In the figure legend on IKK2 and vascular contraction, what concentration of ionomycin was used to treat the rat aortic rings in panel B?
EXCERPT TO READ Block Start
Figure 3. IKK2 contributes to diverse vascular contractile responses.

A, endothelium-denuded rat aortic rings were contracted by the indicated vasoconstrictors (1 µM PE, phenylephrine; 120 mM KCl, potassium chloride; 1 µM U-46619, a thromboxane A2 agonist; 1 µM calyculin A, a MLCP inhibitor), and then 30 µM SC-514 was added. A representative recording from at least three independent experiments is presented. B, endothelium denuded rat aortic rings were treated with ionomycin (1.5 µM) in calcium-free PSS for 30 minutes, and contracted with CaCl₂ (0.4 mM), and the IKK2 inhibitor SC-514 (100 µM) or vehicle was added. A representative result from four independent experiments is presented. C, endothelium denuded rat aortic rings were contracted by PE (1µM), and the IKK2 inhibitor SC-514 was added in an accumulative manner. Results were expressed as percentage of pre-contraction. D and E, phenylephrine (PE, 1 µM) pre-contracted endothelium denuded rat aortic rings were treated with IKK2 inhibitory or control peptide (the same peptides as in Fig. 2E and F. 50 µg/ml). The representative recordings (C) and the quantification data (D) are presented. n=3. *P<0.05 vs. control; student t-test. F, endothelium denuded rat aortic rings were contracted with calyculin A, followed by ML-9 (100µM) was added. After washing, the rings were contracted with PE again and followed by ML-9 (100µM). A representative result from three independent experiments is presented.
EXCERPT TO READ Block End
SOURCE INFORMATION Block Start
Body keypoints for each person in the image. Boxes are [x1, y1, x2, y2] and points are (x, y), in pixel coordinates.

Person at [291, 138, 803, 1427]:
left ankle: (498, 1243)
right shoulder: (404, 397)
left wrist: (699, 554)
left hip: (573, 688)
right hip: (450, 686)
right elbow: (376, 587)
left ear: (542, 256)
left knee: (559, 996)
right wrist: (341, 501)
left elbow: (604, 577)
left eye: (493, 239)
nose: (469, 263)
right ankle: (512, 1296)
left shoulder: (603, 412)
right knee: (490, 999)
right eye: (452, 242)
SOURCE INFORMATION Block End
SOURCE INFORMATION Block Start
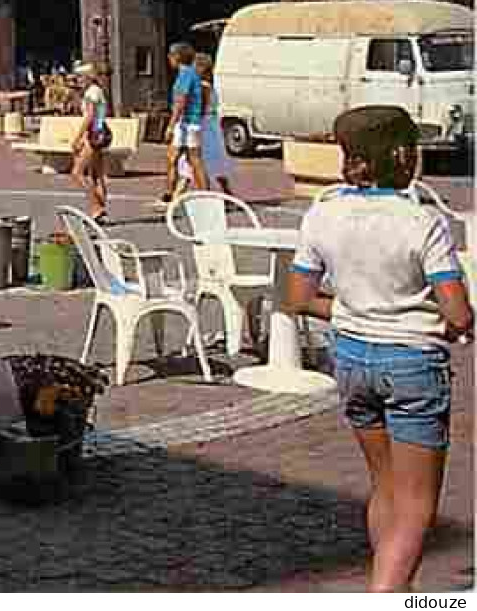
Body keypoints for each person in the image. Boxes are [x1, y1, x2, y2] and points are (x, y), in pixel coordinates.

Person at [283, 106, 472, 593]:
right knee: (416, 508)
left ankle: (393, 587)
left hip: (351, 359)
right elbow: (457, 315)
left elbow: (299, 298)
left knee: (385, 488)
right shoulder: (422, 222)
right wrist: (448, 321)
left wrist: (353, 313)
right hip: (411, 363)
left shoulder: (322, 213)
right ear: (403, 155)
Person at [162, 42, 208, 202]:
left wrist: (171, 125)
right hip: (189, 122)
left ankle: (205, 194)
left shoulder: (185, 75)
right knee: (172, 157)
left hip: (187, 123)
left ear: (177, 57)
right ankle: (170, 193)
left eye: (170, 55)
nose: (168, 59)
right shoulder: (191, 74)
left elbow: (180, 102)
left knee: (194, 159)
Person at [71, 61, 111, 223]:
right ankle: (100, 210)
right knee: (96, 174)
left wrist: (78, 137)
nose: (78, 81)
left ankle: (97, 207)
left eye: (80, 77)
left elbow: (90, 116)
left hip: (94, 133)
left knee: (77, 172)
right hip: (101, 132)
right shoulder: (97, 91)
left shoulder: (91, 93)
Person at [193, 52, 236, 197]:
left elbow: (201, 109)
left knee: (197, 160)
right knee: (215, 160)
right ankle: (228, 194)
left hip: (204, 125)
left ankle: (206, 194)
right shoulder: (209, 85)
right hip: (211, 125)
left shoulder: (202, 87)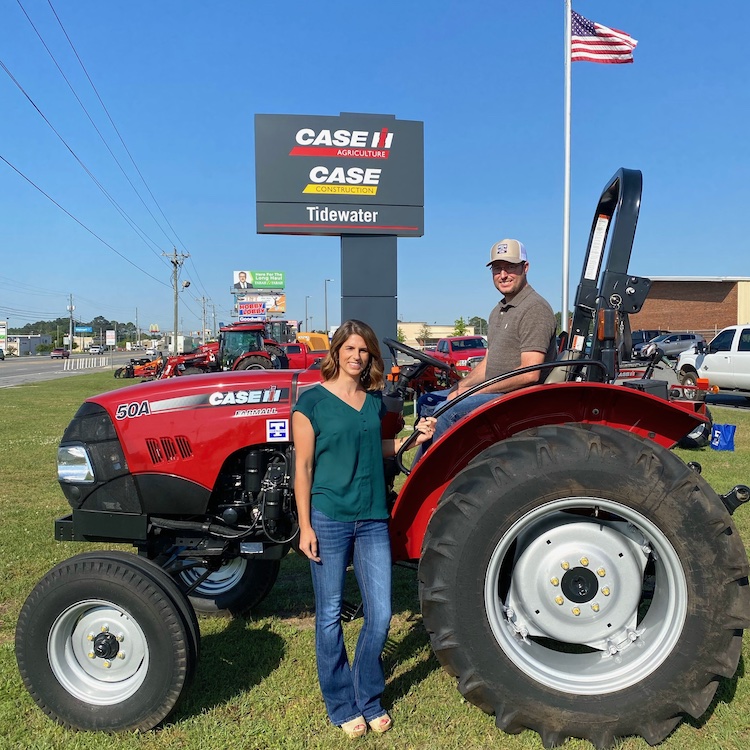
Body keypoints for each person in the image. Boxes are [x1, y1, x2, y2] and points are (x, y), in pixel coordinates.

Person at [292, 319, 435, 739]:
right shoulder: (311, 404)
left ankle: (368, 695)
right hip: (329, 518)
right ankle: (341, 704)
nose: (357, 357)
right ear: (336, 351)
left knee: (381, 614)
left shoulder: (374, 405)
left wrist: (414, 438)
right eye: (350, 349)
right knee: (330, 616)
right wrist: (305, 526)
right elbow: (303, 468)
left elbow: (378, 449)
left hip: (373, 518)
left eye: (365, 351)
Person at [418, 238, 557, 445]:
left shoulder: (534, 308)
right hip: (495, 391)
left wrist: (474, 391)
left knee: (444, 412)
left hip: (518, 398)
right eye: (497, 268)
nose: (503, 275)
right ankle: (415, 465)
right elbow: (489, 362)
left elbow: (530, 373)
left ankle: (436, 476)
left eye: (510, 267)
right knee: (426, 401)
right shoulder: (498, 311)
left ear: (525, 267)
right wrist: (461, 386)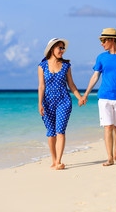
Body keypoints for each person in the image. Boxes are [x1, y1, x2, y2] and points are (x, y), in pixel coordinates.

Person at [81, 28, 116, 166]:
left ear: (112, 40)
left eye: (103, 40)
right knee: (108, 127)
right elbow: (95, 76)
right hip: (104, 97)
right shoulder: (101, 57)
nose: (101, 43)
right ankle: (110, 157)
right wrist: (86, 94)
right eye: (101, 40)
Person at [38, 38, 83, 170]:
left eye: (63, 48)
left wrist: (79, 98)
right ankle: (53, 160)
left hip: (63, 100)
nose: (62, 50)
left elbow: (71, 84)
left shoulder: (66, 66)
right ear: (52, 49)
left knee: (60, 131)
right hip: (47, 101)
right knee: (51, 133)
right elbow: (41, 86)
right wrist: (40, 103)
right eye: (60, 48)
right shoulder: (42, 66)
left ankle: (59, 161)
SOURCE INFORMATION Block End
SOURCE INFORMATION Block Start
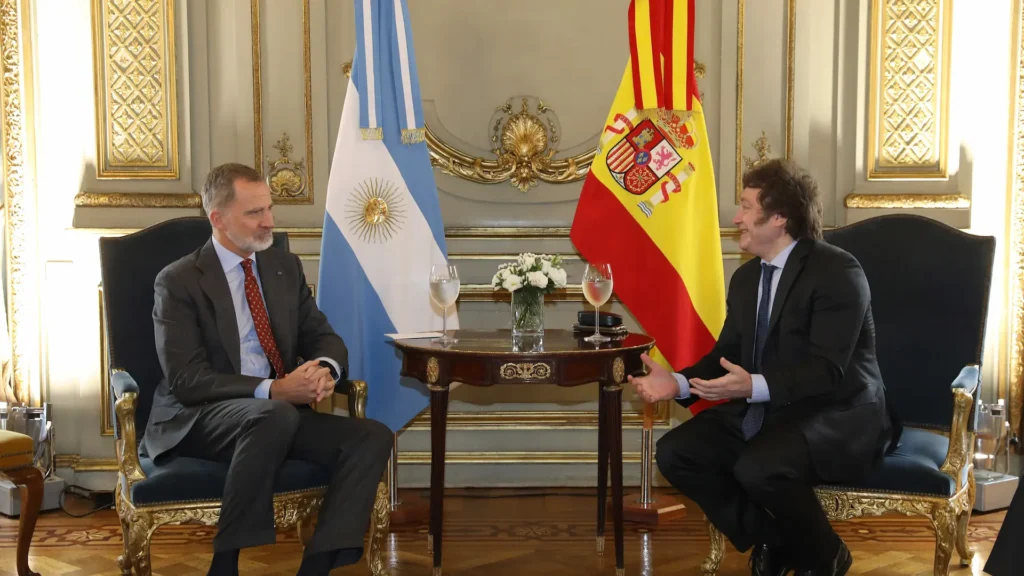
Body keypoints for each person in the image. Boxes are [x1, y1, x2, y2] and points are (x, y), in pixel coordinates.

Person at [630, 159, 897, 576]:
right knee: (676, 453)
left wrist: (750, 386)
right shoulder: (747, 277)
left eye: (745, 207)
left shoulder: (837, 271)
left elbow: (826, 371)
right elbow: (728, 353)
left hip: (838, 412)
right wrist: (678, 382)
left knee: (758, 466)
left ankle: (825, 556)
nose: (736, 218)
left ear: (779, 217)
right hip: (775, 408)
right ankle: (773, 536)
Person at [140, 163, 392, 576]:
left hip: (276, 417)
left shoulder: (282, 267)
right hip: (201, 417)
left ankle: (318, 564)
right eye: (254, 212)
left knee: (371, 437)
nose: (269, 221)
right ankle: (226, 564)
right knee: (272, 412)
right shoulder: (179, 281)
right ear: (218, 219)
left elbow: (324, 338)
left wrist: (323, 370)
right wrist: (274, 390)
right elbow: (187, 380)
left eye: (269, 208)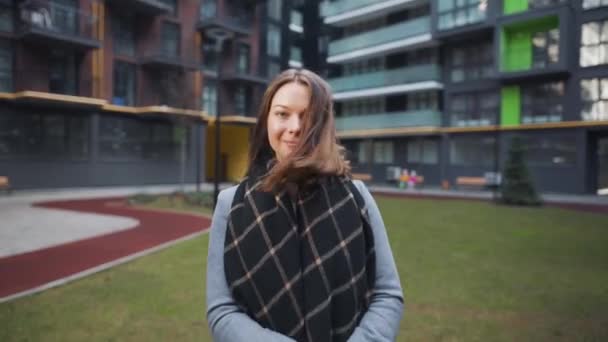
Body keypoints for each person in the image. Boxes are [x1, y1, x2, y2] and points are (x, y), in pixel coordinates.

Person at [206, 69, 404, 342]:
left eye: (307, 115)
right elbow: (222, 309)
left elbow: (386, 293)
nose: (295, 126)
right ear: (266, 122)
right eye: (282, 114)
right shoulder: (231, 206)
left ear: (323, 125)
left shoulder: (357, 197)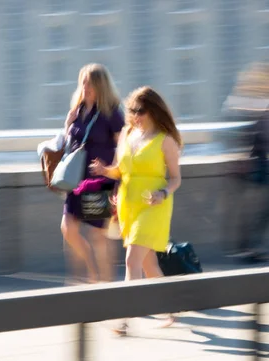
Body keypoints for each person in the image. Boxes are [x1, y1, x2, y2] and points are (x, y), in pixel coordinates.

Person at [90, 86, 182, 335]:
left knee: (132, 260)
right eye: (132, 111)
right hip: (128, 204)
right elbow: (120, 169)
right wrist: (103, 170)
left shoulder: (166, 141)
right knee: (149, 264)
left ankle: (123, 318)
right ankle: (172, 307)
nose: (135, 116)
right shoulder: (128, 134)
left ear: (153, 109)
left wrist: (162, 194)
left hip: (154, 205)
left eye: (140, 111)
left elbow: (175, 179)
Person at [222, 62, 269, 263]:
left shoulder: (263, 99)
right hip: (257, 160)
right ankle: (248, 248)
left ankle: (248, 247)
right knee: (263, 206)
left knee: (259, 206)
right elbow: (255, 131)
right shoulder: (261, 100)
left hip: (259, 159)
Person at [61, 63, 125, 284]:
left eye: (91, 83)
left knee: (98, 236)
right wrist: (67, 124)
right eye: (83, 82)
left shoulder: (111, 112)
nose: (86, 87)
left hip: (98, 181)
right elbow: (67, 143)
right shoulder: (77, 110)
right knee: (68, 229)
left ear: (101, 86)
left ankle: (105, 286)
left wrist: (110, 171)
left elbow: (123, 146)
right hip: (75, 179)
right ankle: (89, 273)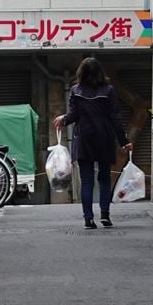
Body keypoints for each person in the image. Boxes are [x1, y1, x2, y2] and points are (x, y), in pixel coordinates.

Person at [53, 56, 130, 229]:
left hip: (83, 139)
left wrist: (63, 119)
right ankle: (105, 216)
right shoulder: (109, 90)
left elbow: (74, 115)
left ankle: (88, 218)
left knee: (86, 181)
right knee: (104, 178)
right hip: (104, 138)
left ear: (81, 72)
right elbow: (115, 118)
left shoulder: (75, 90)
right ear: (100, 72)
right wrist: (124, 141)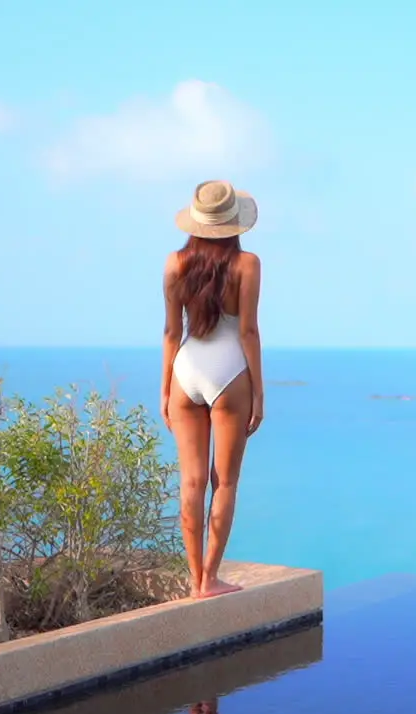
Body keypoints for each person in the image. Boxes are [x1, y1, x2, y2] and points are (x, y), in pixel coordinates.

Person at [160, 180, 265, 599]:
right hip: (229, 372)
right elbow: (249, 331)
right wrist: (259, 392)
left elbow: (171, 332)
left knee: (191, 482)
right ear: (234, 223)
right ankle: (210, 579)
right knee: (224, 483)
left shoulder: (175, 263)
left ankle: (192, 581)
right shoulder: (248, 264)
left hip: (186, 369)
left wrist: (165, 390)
SOURCE INFORMATION Block End
§ ANSWER AREA
1.5 µM